Отдал дедушке свое ружье. Ушел он.

— Счастливо вам!

— Спасибо, спасибо, дедушка!..

Напились чаю, молча посидели на крыльчике, прижавшись друг к другу. Почернел старый бор, нахмурился, сильнее заворчал вершинами. Стала чутко настораживаться в темноту леса Джальма, тревожно втягивать носом воздух, поварчивать. Посинели небеса над бором, замигали звездочки. Притихли птицы. Только кузнечики не переставали трещать в траве, да где-то на озере глухо стонала выпь. И не хотелось двигаться с места, не хотелось снять головы с теплых колен любимой женщины, когда она, погладив меня по волосам, сказала:

— Пусти, я хочу лечь…

Ах, как хорошо у нас в избушке! Пахнет сосной, травами, медом…

— Не будем зажигать огня…

— Ой, как я устала! Ну, я — бай-бай…

Какая мягкая, душистая трава! И ты, Калерия, пахнешь тоже цветами, травами, озером, сосной, а твои волнистые волосы опьяняют меня непонятным ароматом.

— Дай, я обовью их вокруг своей шеи и задушусь ими… Как сверкают в синем сумраке твои глаза… Мои черные огни, в которых горит, как свеча под ветром, моя душа…

Шумит за окном старый бор, баюкает и ласкает… Тихо-тихо в избушке… Уснула моя голубка… А я не могу… Нет, не могу… Я склонился над ней и не могу оторваться от прикрытых темными ресницами глаз, от полураскрытых губ, за которыми прячутся белые мелкие зубы, от этих странных усиков, от мерно вздымающейся груди… Не могу… Я тихо-тихо, так что ты не услышишь, целую тебя, едва коснувшись губами твоей смуглой щеки…

Ах, как пахнет цветами, травами, медом и твоими волосами, Калерия!

XV

Раскрываю глаза: яркий свет радостного утра и улыбающиеся черные глаза… За раскрытым окном звонко поют птицы… Не могу вспомнить, тот же это день, или новый… Ослепляет солнечный свет, но сильнее его черный свет твоих глаз, Калерия…

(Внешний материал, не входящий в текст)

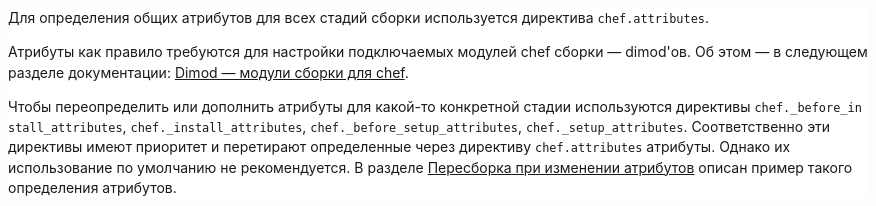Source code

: Для определения общих атрибутов для всех стадий сборки используется директива `chef.attributes`.

Атрибуты как правило требуются для настройки подключаемых модулей chef сборки — dimod'ов. Об этом — в следующем разделе документации: [Dimod — модули сборки для chef](chef_dimod_for_advanced_build.html).

Чтобы переопределить или дополнить атрибуты для какой-то конкретной стадии используются директивы `chef._before_install_attributes`, `chef._install_attributes`, `chef._before_setup_attributes`, `chef._setup_attributes`. Соответственно эти директивы имеют приоритет и перетирают определенные через директиву `chef.attributes` атрибуты. Однако их использование по умолчанию не рекомендуется. В разделе [Пересборка при изменении атрибутов](chef_dimod_for_advanced_build.html#пересборка-при-изменении-атрибутов) описан пример такого определения атрибутов.

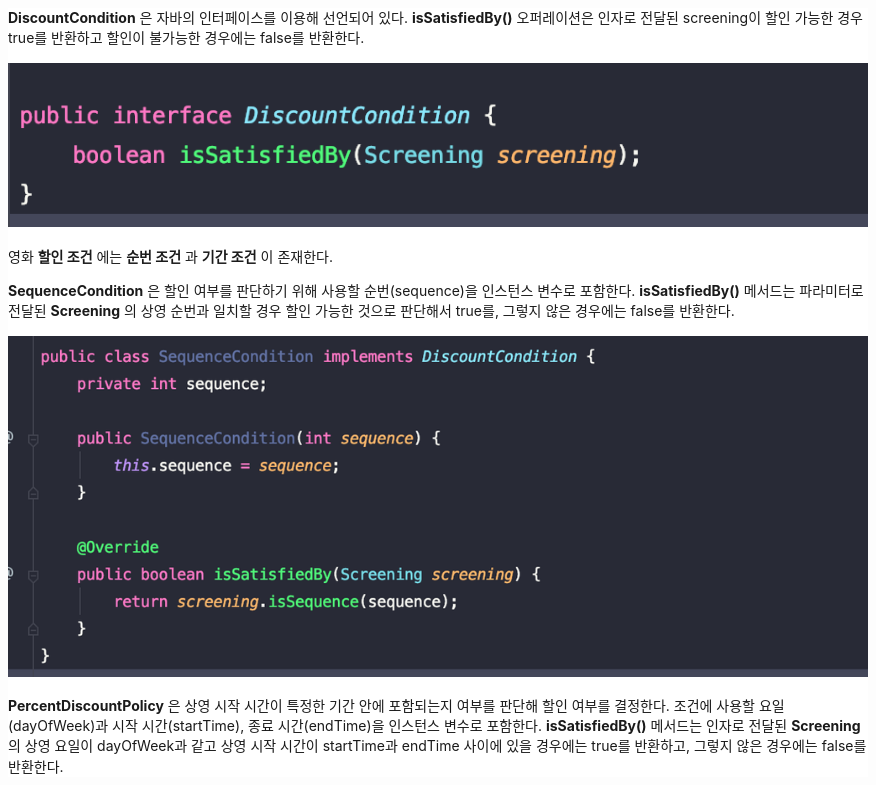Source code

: __DiscountCondition__ 은 자바의 인터페이스를 이용해 선언되어 있다. __isSatisfiedBy()__ 오퍼레이션은 인자로 전달된 screening이 할인 가능한 경우 true를 반환하고 할인이 불가능한 경우에는 false를 반환한다.

<img src="/assets/img/object/ch2/img11.png" width="100%" height="auto">

영화 __할인 조건__ 에는 __순번 조건__ 과 __기간 조건__ 이 존재한다.

__SequenceCondition__ 은 할인 여부를 판단하기 위해 사용할 순번(sequence)을 인스턴스 변수로 포함한다. __isSatisfiedBy()__ 메서드는 파라미터로 전달된 __Screening__ 의 상영 순번과 일치할 경우 할인 가능한 것으로 판단해서 true를, 그렇지 않은 경우에는 false를 반환한다.

<img src="/assets/img/object/ch2/img12.png" width="100%" height="auto">

__PercentDiscountPolicy__ 은 상영 시작 시간이 특정한 기간 안에 포함되는지 여부를 판단해 할인 여부를 결정한다.
조건에 사용할 요일(dayOfWeek)과 시작 시간(startTime), 종료 시간(endTime)을 인스턴스 변수로 포함한다.
__isSatisfiedBy()__ 메서드는 인자로 전달된 __Screening__ 의 상영 요일이 dayOfWeek과 같고 상영 시작 시간이 startTime과 endTime 사이에 있을 경우에는 true를 반환하고, 그렇지 않은 경우에는 false를 반환한다.
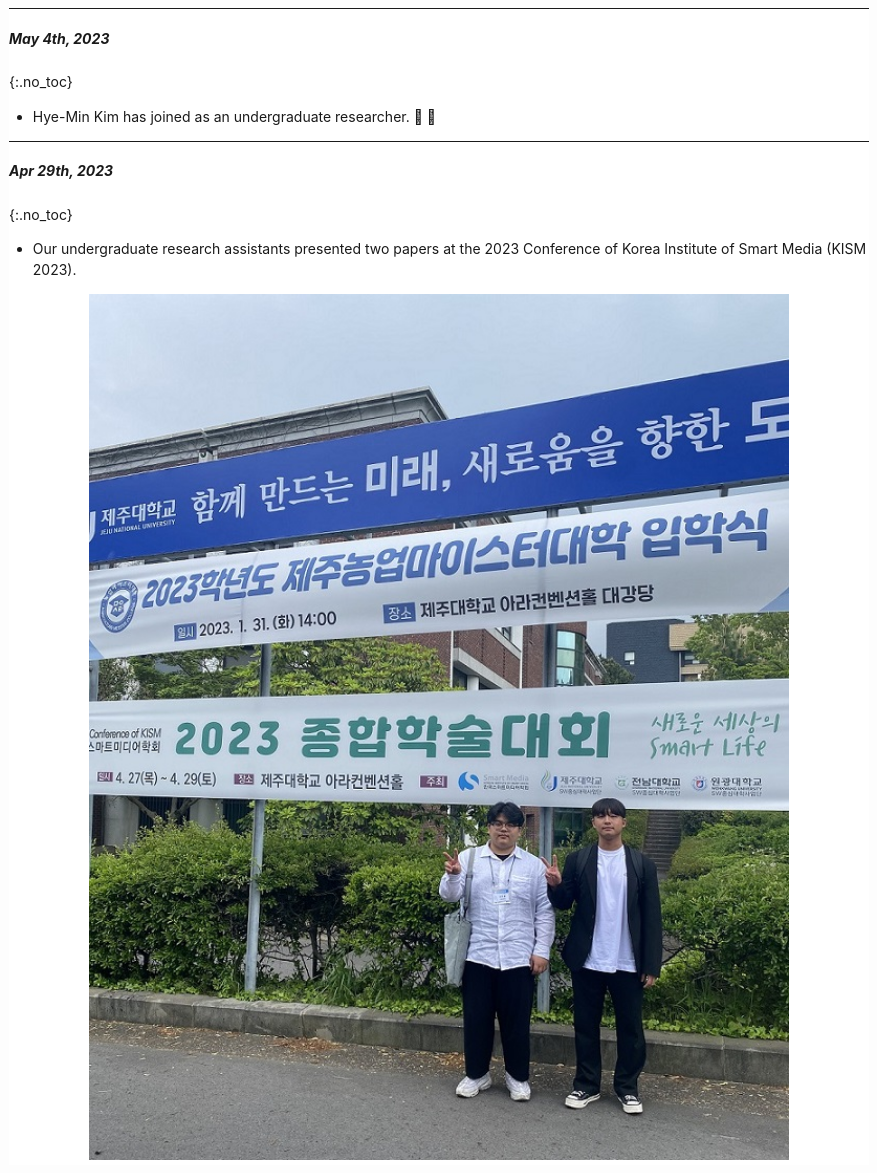 ***
##### May 4th, 2023
{:.no_toc}

* Hye-Min Kim has joined as an undergraduate researcher. :tada: :tada:

***
##### Apr 29th, 2023
{:.no_toc}

* Our undergraduate research assistants presented two papers at the 2023 Conference of Korea Institute of Smart Media (KISM 2023). 

<p align="center"><img width="700" src="/images/KISM2023.jpg"></p>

— С добрым утром! Я уже искупалась… Дедушка убил утку…

Наклонилась к лицу, показала кончик языка и встала с колен.

— Вот тебе утка!

Бросила на траву мертвую дикую утку.

— Жаль мне ее…

— Поплачь над ней…

— А тебе… не жалко?

— Жареную жалко…

Весело хохочет. Подбежала Джальма, жадно обнюхивает утку, качает хвостом, поглядывает на меня, словно говорит: «Эх, ты!..». Умница! Взглянул на Калерию; как молния, пронизало меня воспоминание о чем-то недалеком и далеком, и безграничная радость облила душу, и мне захотелось посмотреть в черные глаза и что-то напомнить им…

— Ты в белом…

— Да. Жарко в шерстяном.

— Какой странный костюм… С крыльями…

— Это матинэ.

— Ах, милое матинэ!.. Белая паутина кружев.

— Ты сегодня с косами. Какие у тебя косы! Тяжелые косы. Дай мне поднять их на руке.